= Martha Stearns Marshall =

Martha Stearns Marshall (1726-1771) was a Separate Baptist preacher in the Southern United States. She spread the gospel alongside her husband, Daniel Marshall (1706-84), who is generally regarded as the first great Baptist leader in the state of Georgia. Her husband was once jailed in Virginia for refusing to stop preaching the gospel. Although she was three months pregnant at the time, she exhorted those around that it was wrong to forbid a man to preach the Biblical truth of baptism. Her words convicted a young man named Cartledge and he became a preacher; she also converted the arresting constable and magistrate. She often stood alongside her brother Shubal Stearns and spoke at Baptist meetings. Martha also assisted her husband Daniel in his churches. She gave birth to six sons and two daughters.

==Contributions==

In 1810, Virginia Baptist historian Robert Semple wrote of Marshall’s contributions to Baptist work:

'Mr. Marshall had a rare felicity of finding in this lady, a Priscilla, a helper in the gospel. In fact, it should not be concealed that his extraordinary success in the ministry, is ascribable in no small degree, to Mrs. Marshall’s unwearied, and zealous co-operation. Without the shadow of a usurped authority over the other sex, Mrs. Marshall, being a lady of good sense, singular piety, and surprising elocution, has, in countless instances melted a whole concourse into tears by her prayers and exhortations!'

Baptist historian George Paschal, in his History of North Carolina Baptists, wrote of Daniel and Martha:

“As a result of the labors of this earnest and fervent evangelist, in which he doubtless had the assistance of his saintly and gifted wife, Mrs. Martha Stearns Marshall, great numbers turned to the Lord.”

==Biography==

In the late 1750s, the Marshalls founded a Separate Baptist church at Abbott's Creek in North Carolina. There Martha served alongside her husband and “was noted for her zeal and eloquence,” and she “added greatly to the interest of meetings conducted by her husband.” The first difficulty the new church encountered was that no minister would cooperate with Stearns in ordaining Daniel. A pastor in South Carolina refused to participate in an ordination service because Daniel and the Separate Baptists “allowed women to pray in public and illiterate men to preach, and encouraged noise and confusion in their meetings.” The ordination service finally took place when Elder Ledbetter, Daniel’s brother-in-law, agreed to participate in the ordination.

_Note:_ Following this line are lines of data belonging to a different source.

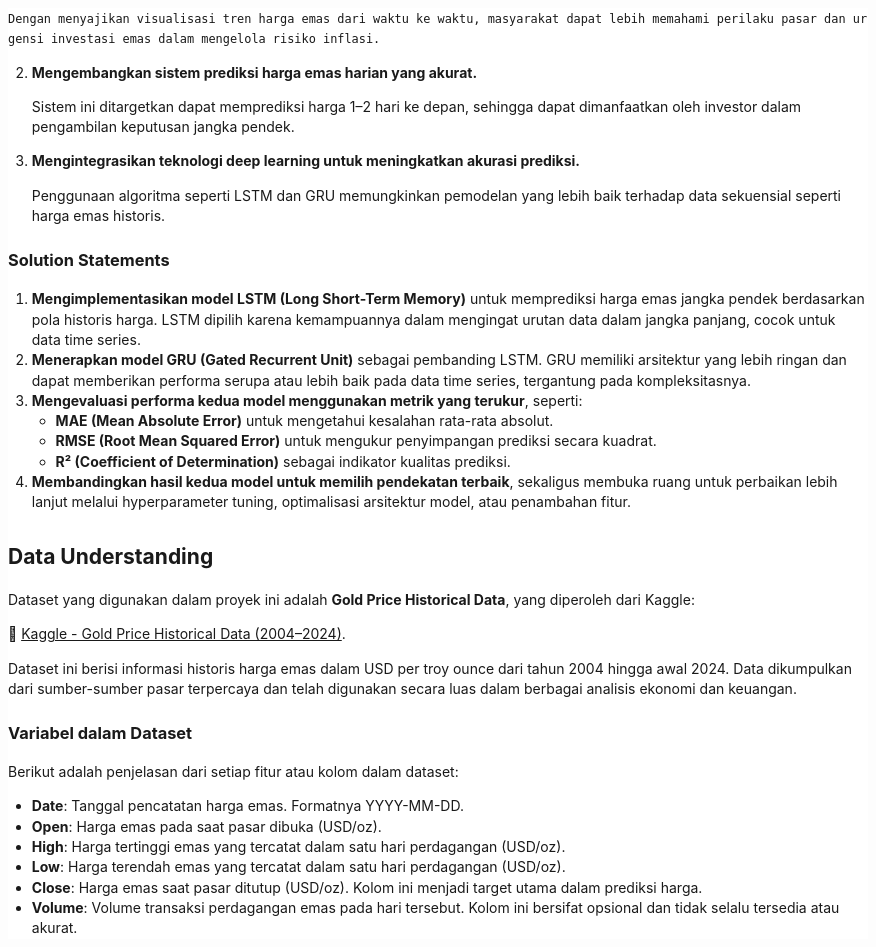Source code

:     Dengan menyajikan visualisasi tren harga emas dari waktu ke waktu, masyarakat dapat lebih memahami perilaku pasar dan urgensi investasi emas dalam mengelola risiko inflasi.
    
2. **Mengembangkan sistem prediksi harga emas harian yang akurat.**
    
    Sistem ini ditargetkan dapat memprediksi harga 1–2 hari ke depan, sehingga dapat dimanfaatkan oleh investor dalam pengambilan keputusan jangka pendek.
    
3. **Mengintegrasikan teknologi deep learning untuk meningkatkan akurasi prediksi.**
    
    Penggunaan algoritma seperti LSTM dan GRU memungkinkan pemodelan yang lebih baik terhadap data sekuensial seperti harga emas historis.
    

### Solution Statements

1. **Mengimplementasikan model LSTM (Long Short-Term Memory)** untuk memprediksi harga emas jangka pendek berdasarkan pola historis harga. LSTM dipilih karena kemampuannya dalam mengingat urutan data dalam jangka panjang, cocok untuk data time series.
2. **Menerapkan model GRU (Gated Recurrent Unit)** sebagai pembanding LSTM. GRU memiliki arsitektur yang lebih ringan dan dapat memberikan performa serupa atau lebih baik pada data time series, tergantung pada kompleksitasnya.
3. **Mengevaluasi performa kedua model menggunakan metrik yang terukur**, seperti:
    - **MAE (Mean Absolute Error)** untuk mengetahui kesalahan rata-rata absolut.
    - **RMSE (Root Mean Squared Error)** untuk mengukur penyimpangan prediksi secara kuadrat.
    - **R² (Coefficient of Determination)** sebagai indikator kualitas prediksi.
4. **Membandingkan hasil kedua model untuk memilih pendekatan terbaik**, sekaligus membuka ruang untuk perbaikan lebih lanjut melalui hyperparameter tuning, optimalisasi arsitektur model, atau penambahan fitur.

## Data Understanding

Dataset yang digunakan dalam proyek ini adalah **Gold Price Historical Data**, yang diperoleh dari Kaggle:

📎 [Kaggle - Gold Price Historical Data (2004–2024)](https://www.kaggle.com/datasets/novandraanugrah/xauusd-gold-price-historical-data-2004-2024).

Dataset ini berisi informasi historis harga emas dalam USD per troy ounce dari tahun 2004 hingga awal 2024. Data dikumpulkan dari sumber-sumber pasar terpercaya dan telah digunakan secara luas dalam berbagai analisis ekonomi dan keuangan.

### Variabel dalam Dataset

Berikut adalah penjelasan dari setiap fitur atau kolom dalam dataset:

- **Date**: Tanggal pencatatan harga emas. Formatnya YYYY-MM-DD.
- **Open**: Harga emas pada saat pasar dibuka (USD/oz).
- **High**: Harga tertinggi emas yang tercatat dalam satu hari perdagangan (USD/oz).
- **Low**: Harga terendah emas yang tercatat dalam satu hari perdagangan (USD/oz).
- **Close**: Harga emas saat pasar ditutup (USD/oz). Kolom ini menjadi target utama dalam prediksi harga.
- **Volume**: Volume transaksi perdagangan emas pada hari tersebut. Kolom ini bersifat opsional dan tidak selalu tersedia atau akurat.
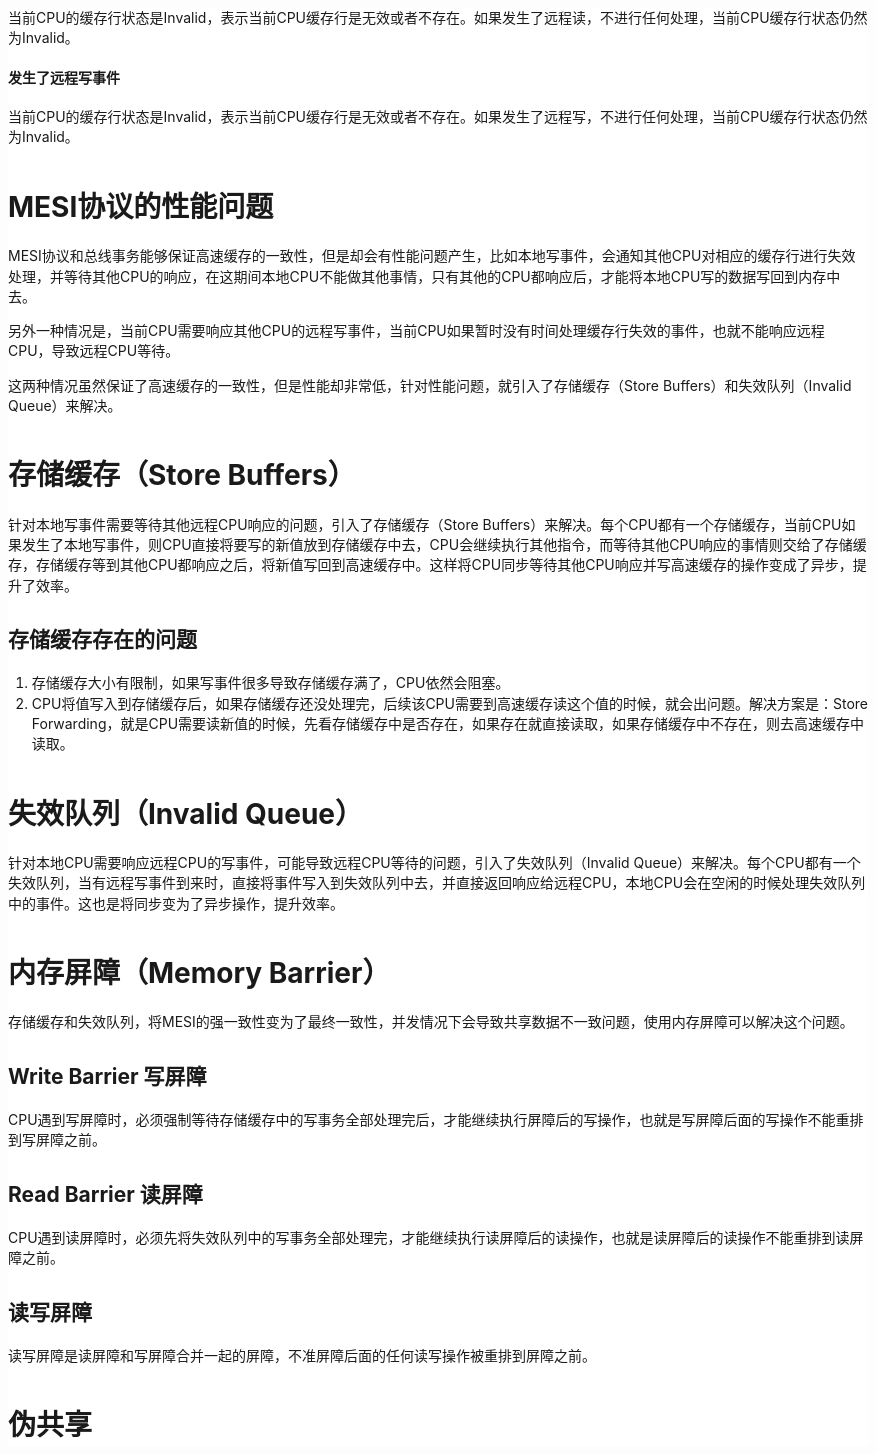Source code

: 当前CPU的缓存行状态是Invalid，表示当前CPU缓存行是无效或者不存在。如果发生了远程读，不进行任何处理，当前CPU缓存行状态仍然为Invalid。

#### 发生了远程写事件

当前CPU的缓存行状态是Invalid，表示当前CPU缓存行是无效或者不存在。如果发生了远程写，不进行任何处理，当前CPU缓存行状态仍然为Invalid。

# MESI协议的性能问题

MESI协议和总线事务能够保证高速缓存的一致性，但是却会有性能问题产生，比如本地写事件，会通知其他CPU对相应的缓存行进行失效处理，并等待其他CPU的响应，在这期间本地CPU不能做其他事情，只有其他的CPU都响应后，才能将本地CPU写的数据写回到内存中去。

另外一种情况是，当前CPU需要响应其他CPU的远程写事件，当前CPU如果暂时没有时间处理缓存行失效的事件，也就不能响应远程CPU，导致远程CPU等待。

这两种情况虽然保证了高速缓存的一致性，但是性能却非常低，针对性能问题，就引入了存储缓存（Store Buffers）和失效队列（Invalid Queue）来解决。

# 存储缓存（Store Buffers）

针对本地写事件需要等待其他远程CPU响应的问题，引入了存储缓存（Store Buffers）来解决。每个CPU都有一个存储缓存，当前CPU如果发生了本地写事件，则CPU直接将要写的新值放到存储缓存中去，CPU会继续执行其他指令，而等待其他CPU响应的事情则交给了存储缓存，存储缓存等到其他CPU都响应之后，将新值写回到高速缓存中。这样将CPU同步等待其他CPU响应并写高速缓存的操作变成了异步，提升了效率。

## 存储缓存存在的问题

1. 存储缓存大小有限制，如果写事件很多导致存储缓存满了，CPU依然会阻塞。
2. CPU将值写入到存储缓存后，如果存储缓存还没处理完，后续该CPU需要到高速缓存读这个值的时候，就会出问题。解决方案是：Store Forwarding，就是CPU需要读新值的时候，先看存储缓存中是否存在，如果存在就直接读取，如果存储缓存中不存在，则去高速缓存中读取。

# 失效队列（Invalid Queue）

针对本地CPU需要响应远程CPU的写事件，可能导致远程CPU等待的问题，引入了失效队列（Invalid Queue）来解决。每个CPU都有一个失效队列，当有远程写事件到来时，直接将事件写入到失效队列中去，并直接返回响应给远程CPU，本地CPU会在空闲的时候处理失效队列中的事件。这也是将同步变为了异步操作，提升效率。

# 内存屏障（Memory Barrier）

存储缓存和失效队列，将MESI的强一致性变为了最终一致性，并发情况下会导致共享数据不一致问题，使用内存屏障可以解决这个问题。

## Write Barrier 写屏障

CPU遇到写屏障时，必须强制等待存储缓存中的写事务全部处理完后，才能继续执行屏障后的写操作，也就是写屏障后面的写操作不能重排到写屏障之前。

## Read Barrier 读屏障

CPU遇到读屏障时，必须先将失效队列中的写事务全部处理完，才能继续执行读屏障后的读操作，也就是读屏障后的读操作不能重排到读屏障之前。

## 读写屏障

读写屏障是读屏障和写屏障合并一起的屏障，不准屏障后面的任何读写操作被重排到屏障之前。

# 伪共享
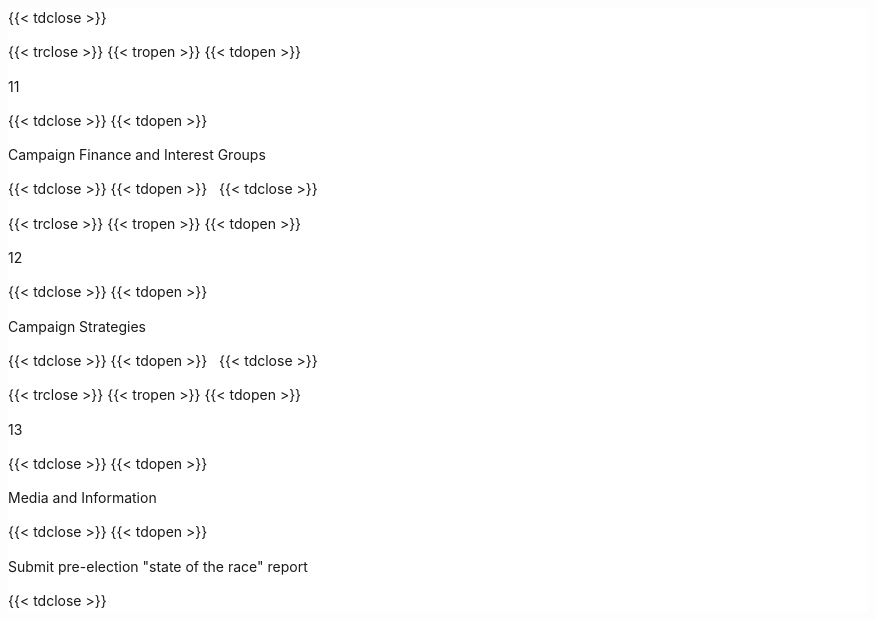 {{< tdclose >}}

{{< trclose >}}
{{< tropen >}}
{{< tdopen >}}


11


{{< tdclose >}}
{{< tdopen >}}


Campaign Finance and Interest Groups


{{< tdclose >}}
{{< tdopen >}}
 
{{< tdclose >}}

{{< trclose >}}
{{< tropen >}}
{{< tdopen >}}


12


{{< tdclose >}}
{{< tdopen >}}


Campaign Strategies


{{< tdclose >}}
{{< tdopen >}}
 
{{< tdclose >}}

{{< trclose >}}
{{< tropen >}}
{{< tdopen >}}


13


{{< tdclose >}}
{{< tdopen >}}


Media and Information


{{< tdclose >}}
{{< tdopen >}}


Submit pre-election "state of the race" report


{{< tdclose >}}
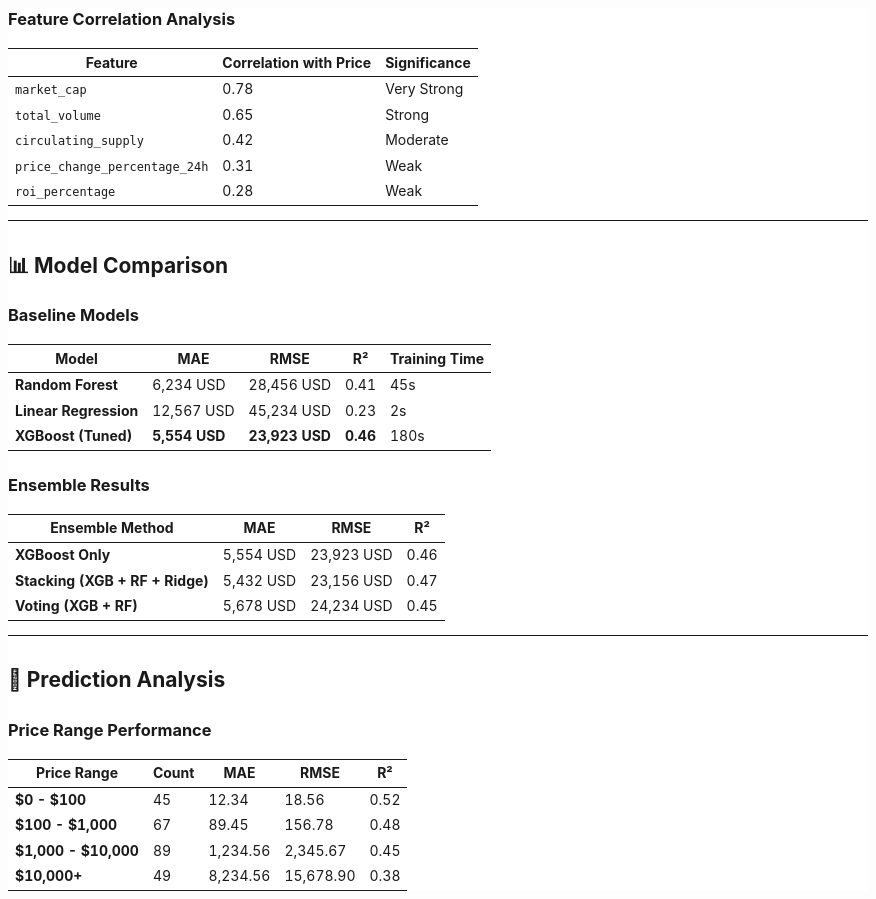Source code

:### Feature Correlation Analysis

| Feature | Correlation with Price | Significance |
|---------|----------------------|--------------|
| `market_cap` | 0.78 | Very Strong |
| `total_volume` | 0.65 | Strong |
| `circulating_supply` | 0.42 | Moderate |
| `price_change_percentage_24h` | 0.31 | Weak |
| `roi_percentage` | 0.28 | Weak |

---

## 📊 Model Comparison

### Baseline Models

| Model | MAE | RMSE | R² | Training Time |
|-------|-----|------|----|---------------|
| **Random Forest** | 6,234 USD | 28,456 USD | 0.41 | 45s |
| **Linear Regression** | 12,567 USD | 45,234 USD | 0.23 | 2s |
| **XGBoost (Tuned)** | **5,554 USD** | **23,923 USD** | **0.46** | 180s |

### Ensemble Results

| Ensemble Method | MAE | RMSE | R² |
|-----------------|-----|------|----|
| **XGBoost Only** | 5,554 USD | 23,923 USD | 0.46 |
| **Stacking (XGB + RF + Ridge)** | 5,432 USD | 23,156 USD | 0.47 |
| **Voting (XGB + RF)** | 5,678 USD | 24,234 USD | 0.45 |

---

## 🎯 Prediction Analysis

### Price Range Performance

| Price Range | Count | MAE | RMSE | R² |
|-------------|-------|-----|------|----|
| **$0 - $100** | 45 | 12.34 | 18.56 | 0.52 |
| **$100 - $1,000** | 67 | 89.45 | 156.78 | 0.48 |
| **$1,000 - $10,000** | 89 | 1,234.56 | 2,345.67 | 0.45 |
| **$10,000+** | 49 | 8,234.56 | 15,678.90 | 0.38 |
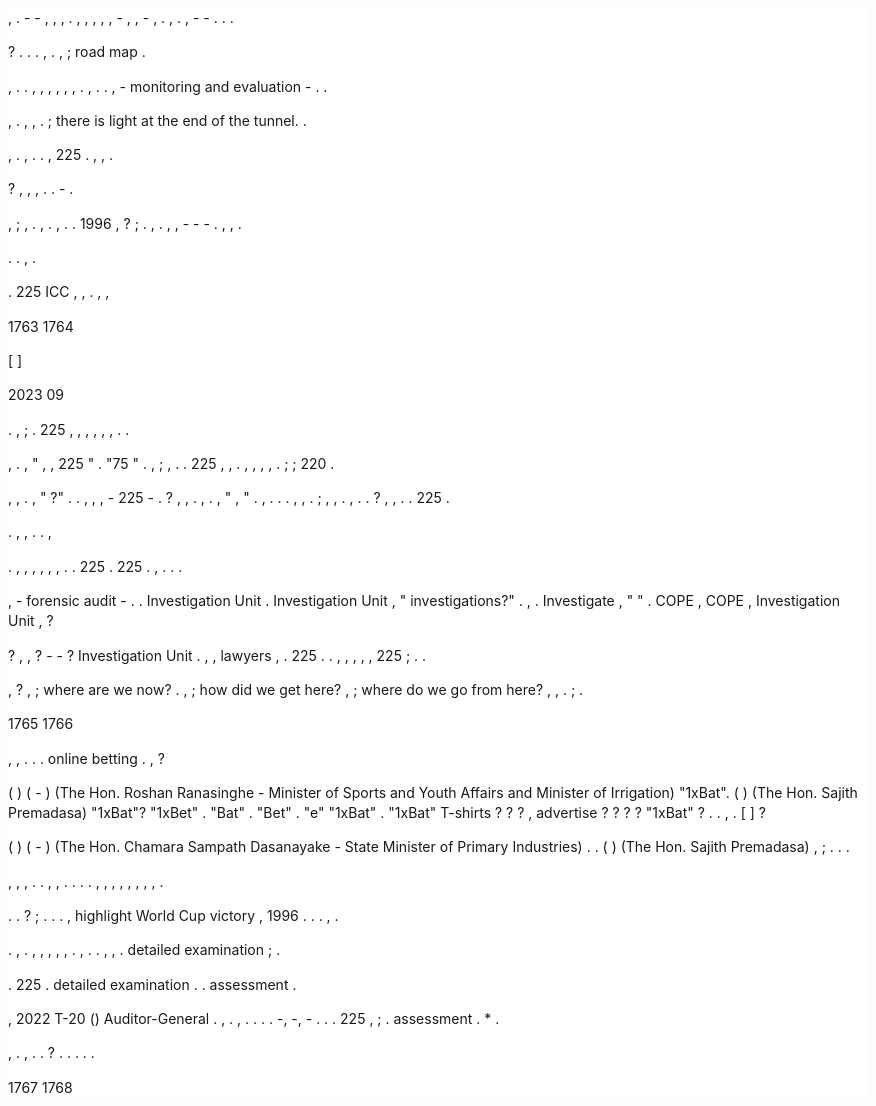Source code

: , . - - , , , . , , , , , - , , - , . , . , - - . . .

? . . . , . , ; road map .

, . . , , , , , , . , . . , - monitoring and evaluation - . .

, . , , . ; there is light at the end of the tunnel. .

, . , . . , 225 . , , .

? , , , . . - .

, ; , . , . , . . 1996 , ? ; . , . , , - - - . , , .

. . , .

. 225 ICC , , . , ,

1763 1764

[ ]

2023 09

. , ; . 225 , , , , , , . .

, . , " , , 225 " . "75 " . , ; , . . 225 , , . , , , , . ; ; 220 .

, , . , " ?" . . , , , - 225 - . ? , , . , . , " , " . , . . . , , . ; , , . , . . ? , , . . 225 .

. , , . . ,

. , , , , , , . . 225 . 225 . , . . .

, - forensic audit - . . Investigation Unit . Investigation Unit , " investigations?" . , . Investigate , " " . COPE , COPE , Investigation Unit , ?

? , , ? - - ? Investigation Unit . , , lawyers , . 225 . . , , , , , 225 ; . .

, ? , ; where are we now? . , ; how did we get here? , ; where do we go from here? , , . ; .

1765 1766

, , . . . online betting . , ?

( ) ( - ) (The Hon. Roshan Ranasinghe - Minister of Sports and Youth Affairs and Minister of Irrigation) "1xBat". ( ) (The Hon. Sajith Premadasa) "1xBat"? "1xBet" . "Bat" . "Bet" . "e" "1xBat" . "1xBat" T-shirts ? ? ? , advertise ? ? ? ? "1xBat" ? . . , . [ ] ?

( ) ( - ) (The Hon. Chamara Sampath Dasanayake - State Minister of Primary Industries) . . ( ) (The Hon. Sajith Premadasa) , ; . . .

, , , . . , , . . . . , , , , , , , , .

. . ? ; . . . , highlight World Cup victory , 1996 . . . , .

. , . , , , , , . , . . , , . detailed examination ; .

. 225 . detailed examination . . assessment .

, 2022 T-20 () Auditor-General . , . , . . . . -, -, - . . . 225 , ; . assessment . * .

, . , . . ? . . . . .

1767 1768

In 1771, the Marshalls moved to Columbia County, Georgia, where they founded the first Baptist church in Georgia, located at Kiokee. A. H. Newman wrote of their efforts in founding this work:

“Marshall was now sixty-four years old and had behind him a truly apostolic record. Almost equally useful was his wife, a sister of Shubal Stearns.”

==Legacy==
In 2007, Baptist Women in Ministry instituted the Martha Stearns Marshall Day of Preaching to encourage churches to invite women to preach. On a Sunday in February each year, "we will join together to celebrate hearing the voices of women as they preach in pulpits across the United States. As more women enter the ministry, churches have a greater opportunity to welcome them into their pulpits," said Pam Durso, Associate Executive Director of the Baptist History and Heritage Society.

== Abbotts Creek Church Rules of Decorum==

In 1832, the Abbotts Creek Church divided. The members who aligned with the missionary/Sunday school movement of the Southern Baptist Convention met in conference in June 1834 to reorganize. Below are items 5 and 7 of the Rules of Decorum that they drafted at this meeting:

5. It shall be the duty of each member to attend all church meetings by the hour of 11 O'clock and any member not prevented by known bodily infirmity failing to attend two meetings in succession shall be cited to come forward and show cause why he has done so. And if any female member not prevented by infirmity or disease repeatedly neglect to attend at church meeting, there shall be some person or persons to inquire the cause.

7. Every male member upon going to speak shall rise from his seat and address the Moderator and members generally.

It is evident from these two items that these Baptists did not encourage women to speak during their conference meetings, much less to preach during public worship. If Martha Marshall had been an ordained preacher in this church just 75 years earlier, these good Baptists evidently did not know it. These rules were not drafted by the "Old School" or Primitive Baptist side, but by the more progressive Missionary side.

Martha Marshall was the wife of Elder Daniel Marshall and was associated with the Baptist community at Abbotts Creek and other churches. Some historical accounts describe her involvement in religious activities and support of her husband's ministry. However, claims that these Baptists ordained women as gospel preachers are disputed by historians.